All of that makes sense but Bethesda might be motivated to make it happen, theres alot of negativity surrounding FO 4 and they know the next entry in the series needs.to be.good or it will be forgotten. Some FO3 fanboys hated NV but for the most part it was well received especially after the bugs were ironed out. Bethesda would be taking a risk producing the game themselves or handing it off to someone else, obsidian is a known quantity and a safer bet.

Thats the way I see it anyway, who knows what the glue sniffing jackasses that are responsible for FO 4 think
 
The problem is that they might think Fallout Shelter 2 would be a much more efficient way to profit if they needed to make a spin-off. Or even worse, they could make an isometric cRPG Fallout that's exclusive to mobile and requires microtransactions to continue. I don't think anyone here would want that. Definitely, definitely not.
 
The problem is that they might think Fallout Shelter 2 would be a much more efficient way to profit if they needed to make a spin-off. Or even worse, they could make an isometric cRPG Fallout that's exclusive to mobile and requires microtransactions to continue. I don't think anyone here would want that.
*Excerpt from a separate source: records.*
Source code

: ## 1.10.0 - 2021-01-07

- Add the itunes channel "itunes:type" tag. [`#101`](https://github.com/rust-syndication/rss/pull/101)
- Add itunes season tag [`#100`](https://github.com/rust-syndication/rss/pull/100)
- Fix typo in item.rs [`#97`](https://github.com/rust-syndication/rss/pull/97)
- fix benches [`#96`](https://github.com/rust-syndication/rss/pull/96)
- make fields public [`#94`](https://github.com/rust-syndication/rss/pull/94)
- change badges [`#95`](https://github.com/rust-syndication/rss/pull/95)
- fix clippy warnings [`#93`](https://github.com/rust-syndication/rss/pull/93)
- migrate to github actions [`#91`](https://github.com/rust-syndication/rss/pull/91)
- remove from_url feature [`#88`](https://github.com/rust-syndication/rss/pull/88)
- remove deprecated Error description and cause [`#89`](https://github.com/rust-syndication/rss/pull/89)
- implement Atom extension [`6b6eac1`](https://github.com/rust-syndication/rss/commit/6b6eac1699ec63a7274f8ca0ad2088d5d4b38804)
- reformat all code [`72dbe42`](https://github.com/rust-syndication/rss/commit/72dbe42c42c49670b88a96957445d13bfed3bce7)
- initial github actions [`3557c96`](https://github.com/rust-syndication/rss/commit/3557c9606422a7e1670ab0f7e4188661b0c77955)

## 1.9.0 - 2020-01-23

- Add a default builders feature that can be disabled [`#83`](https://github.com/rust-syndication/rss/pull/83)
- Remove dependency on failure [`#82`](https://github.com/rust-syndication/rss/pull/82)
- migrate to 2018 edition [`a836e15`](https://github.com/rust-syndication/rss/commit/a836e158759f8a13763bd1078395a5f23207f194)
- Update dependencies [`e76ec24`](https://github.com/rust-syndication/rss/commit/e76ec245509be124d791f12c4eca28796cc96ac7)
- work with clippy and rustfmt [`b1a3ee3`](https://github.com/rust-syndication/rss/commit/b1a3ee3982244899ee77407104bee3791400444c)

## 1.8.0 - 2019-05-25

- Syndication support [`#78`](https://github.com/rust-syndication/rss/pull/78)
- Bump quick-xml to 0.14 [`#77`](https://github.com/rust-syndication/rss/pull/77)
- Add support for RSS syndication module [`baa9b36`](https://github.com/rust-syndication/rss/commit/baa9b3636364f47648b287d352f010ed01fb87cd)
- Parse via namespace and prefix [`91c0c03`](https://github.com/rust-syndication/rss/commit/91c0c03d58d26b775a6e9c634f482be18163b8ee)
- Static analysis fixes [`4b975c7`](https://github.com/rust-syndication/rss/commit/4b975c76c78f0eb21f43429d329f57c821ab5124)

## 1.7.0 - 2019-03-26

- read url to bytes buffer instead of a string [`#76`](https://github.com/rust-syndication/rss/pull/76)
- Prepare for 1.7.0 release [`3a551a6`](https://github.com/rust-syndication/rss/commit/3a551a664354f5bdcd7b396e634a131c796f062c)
Definitely, definitely not.

I think Bethesda has to understand that the audience for Fallout games is extremely segregated horizontally. So just like there's no perfect pasta sauce that appeals to everyone who likes pasta sauce, there can be no perfect Fallout game that appeals to everyone who likes Fallout. I mean the Fallout fanbase (as defined as the set of everybody who could potentially be very excited by a new Fallout game) includes both people whose 3 favorite games of all time likely contain more written text than all AAA games released in 2015 combined, and people who hate reading.
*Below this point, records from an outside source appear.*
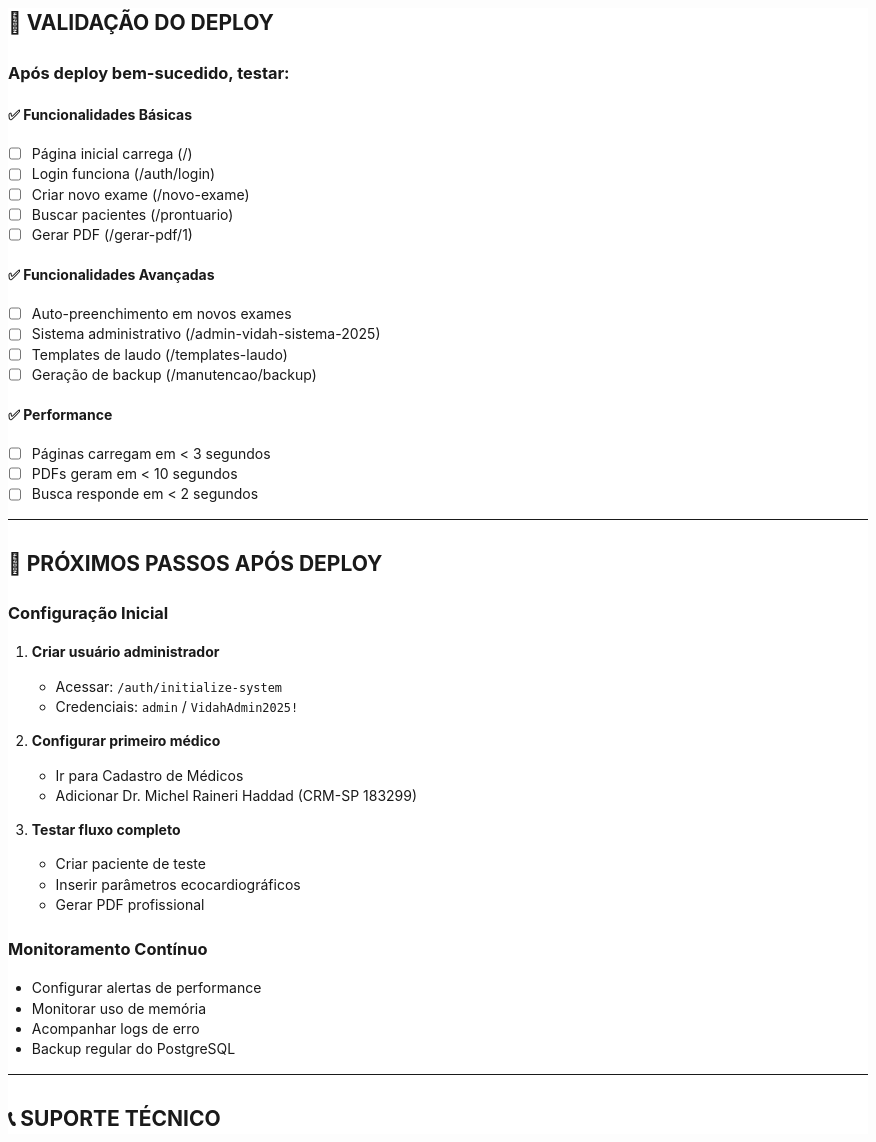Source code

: 
## 🎉 VALIDAÇÃO DO DEPLOY

### Após deploy bem-sucedido, testar:

#### ✅ Funcionalidades Básicas
- [ ] Página inicial carrega (/)
- [ ] Login funciona (/auth/login)
- [ ] Criar novo exame (/novo-exame)
- [ ] Buscar pacientes (/prontuario)
- [ ] Gerar PDF (/gerar-pdf/1)

#### ✅ Funcionalidades Avançadas
- [ ] Auto-preenchimento em novos exames
- [ ] Sistema administrativo (/admin-vidah-sistema-2025)
- [ ] Templates de laudo (/templates-laudo)
- [ ] Geração de backup (/manutencao/backup)

#### ✅ Performance
- [ ] Páginas carregam em < 3 segundos
- [ ] PDFs geram em < 10 segundos
- [ ] Busca responde em < 2 segundos

---

## 🎯 PRÓXIMOS PASSOS APÓS DEPLOY

### Configuração Inicial
1. **Criar usuário administrador**
   - Acessar: `/auth/initialize-system`
   - Credenciais: `admin` / `VidahAdmin2025!`

2. **Configurar primeiro médico**
   - Ir para Cadastro de Médicos
   - Adicionar Dr. Michel Raineri Haddad (CRM-SP 183299)

3. **Testar fluxo completo**
   - Criar paciente de teste
   - Inserir parâmetros ecocardiográficos
   - Gerar PDF profissional

### Monitoramento Contínuo
- Configurar alertas de performance
- Monitorar uso de memória
- Acompanhar logs de erro
- Backup regular do PostgreSQL

---

## 📞 SUPORTE TÉCNICO
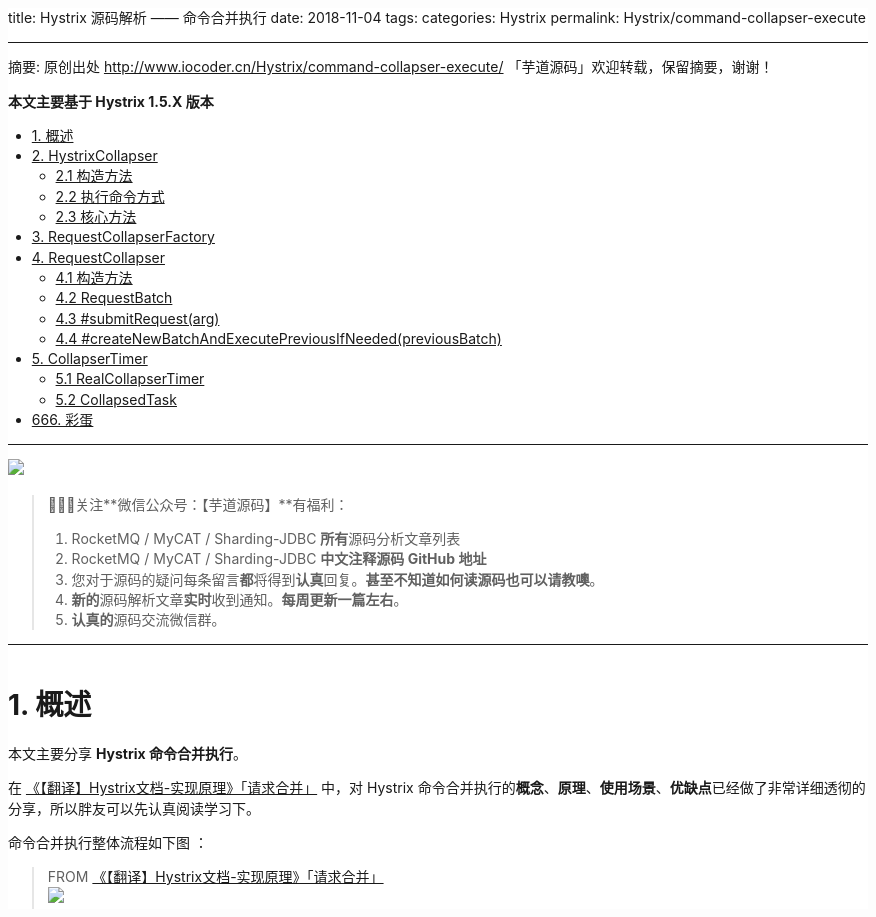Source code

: title: Hystrix 源码解析 —— 命令合并执行
date: 2018-11-04
tags:
categories: Hystrix
permalink: Hystrix/command-collapser-execute

-------

摘要: 原创出处 http://www.iocoder.cn/Hystrix/command-collapser-execute/ 「芋道源码」欢迎转载，保留摘要，谢谢！

**本文主要基于 Hystrix 1.5.X 版本**  

- [1. 概述](http://www.iocoder.cn/Hystrix/command-collapser-execute/)
- [2. HystrixCollapser](http://www.iocoder.cn/Hystrix/command-collapser-execute/)
  - [2.1 构造方法](http://www.iocoder.cn/Hystrix/command-collapser-execute/)
  - [2.2 执行命令方式](http://www.iocoder.cn/Hystrix/command-collapser-execute/)
  - [2.3 核心方法](http://www.iocoder.cn/Hystrix/command-collapser-execute/)
- [3. RequestCollapserFactory](http://www.iocoder.cn/Hystrix/command-collapser-execute/)
- [4. RequestCollapser](http://www.iocoder.cn/Hystrix/command-collapser-execute/)
  - [4.1 构造方法](http://www.iocoder.cn/Hystrix/command-collapser-execute/)
  - [4.2 RequestBatch](http://www.iocoder.cn/Hystrix/command-collapser-execute/)
  - [4.3 #submitRequest(arg)](http://www.iocoder.cn/Hystrix/command-collapser-execute/)
  - [4.4 #createNewBatchAndExecutePreviousIfNeeded(previousBatch)](http://www.iocoder.cn/Hystrix/command-collapser-execute/)
- [5. CollapserTimer](http://www.iocoder.cn/Hystrix/command-collapser-execute/)
  - [5.1 RealCollapserTimer](http://www.iocoder.cn/Hystrix/command-collapser-execute/)
  - [5.2 CollapsedTask](http://www.iocoder.cn/Hystrix/command-collapser-execute/)
- [666. 彩蛋](http://www.iocoder.cn/Hystrix/command-collapser-execute/)

-------

![](http://www.iocoder.cn/images/common/wechat_mp_2017_07_31.jpg)

> 🙂🙂🙂关注**微信公众号：【芋道源码】**有福利：  
> 1. RocketMQ / MyCAT / Sharding-JDBC **所有**源码分析文章列表  
> 2. RocketMQ / MyCAT / Sharding-JDBC **中文注释源码 GitHub 地址**  
> 3. 您对于源码的疑问每条留言**都**将得到**认真**回复。**甚至不知道如何读源码也可以请教噢**。  
> 4. **新的**源码解析文章**实时**收到通知。**每周更新一篇左右**。  
> 5. **认真的**源码交流微信群。

-------

# 1. 概述

本文主要分享 **Hystrix 命令合并执行**。

在 [《【翻译】Hystrix文档-实现原理》「请求合并」](http://youdang.github.io/2016/02/05/translate-hystrix-wiki-how-it-works/#请求合并) 中，对 Hystrix 命令合并执行的**概念**、**原理**、**使用场景**、**优缺点**已经做了非常详细透彻的分享，所以胖友可以先认真阅读学习下。

命令合并执行整体流程如下图 ：

> FROM [《【翻译】Hystrix文档-实现原理》「请求合并」](http://youdang.github.io/2016/02/05/translate-hystrix-wiki-how-it-works/#请求合并)  
> ![](http://www.iocoder.cn/images/Hystrix/2018_11_04/01.jpeg)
If Bethesda wants to capitalize on all the potential sales from the Fallout franchise, they can't just try to hit everybody at once since that's kind of impossible, and to simply make a point of targeting all the potentially lucrative subsets of their audience. The Fallout 3/NV split among fans shows at least that there are people who place a high value on a roleplaying experience and people who place a high value on the theme park experience. So why not simply make the extra-chunky pasta sauce and the spicy pasta sauce?
 
They'll never satisfy everyone. And while I would actually completely embrace the idea of Bethesda releasing their own Post-Apoc shooters with the Fallout name while allowing Obsidian (or people from Obsidian) to release their own New Vegases, I would also settle for a Bethesda Fallout that at least asks in the beginning if you'd like to do a dialogue-lite, Perk-based progression shooting type thing or a Skill-based (with checks, etc.) experience a la New Vegas, prior to starting a character. But then you still have them fucking up the lore, so I guess nobody wins either way.
 
I think I already mentioned that I never understood why game companies always think they only have to make one genre of games using one franchise... I mean Fallout universe is diverse and contains several different factions, why do Fallout games have all to be 1st person shooters these days? They could make most of their employees work on the next TES of Fallout shooter games and keep a small team of 10 people or something working on a Fallout RPG that is like the classic ones, or a strategy game in the world of Fallout, or a tactical combat one like FOT, or even a frikin card game... They would then release their big AAA game but could probably release their "niche" games before the AAA and profit from the hype for the main game (kinda like Fallout shelter worked). People that like the "niche" games would be happy and probably praise Bethesda's secondary games and the average joes would praise the big game... either way it would mean big profits for Bethesda.

But game devs seems fixated in just following one genre, one idea... They are like Hollywood now, they are scared to risk it and just play it safe.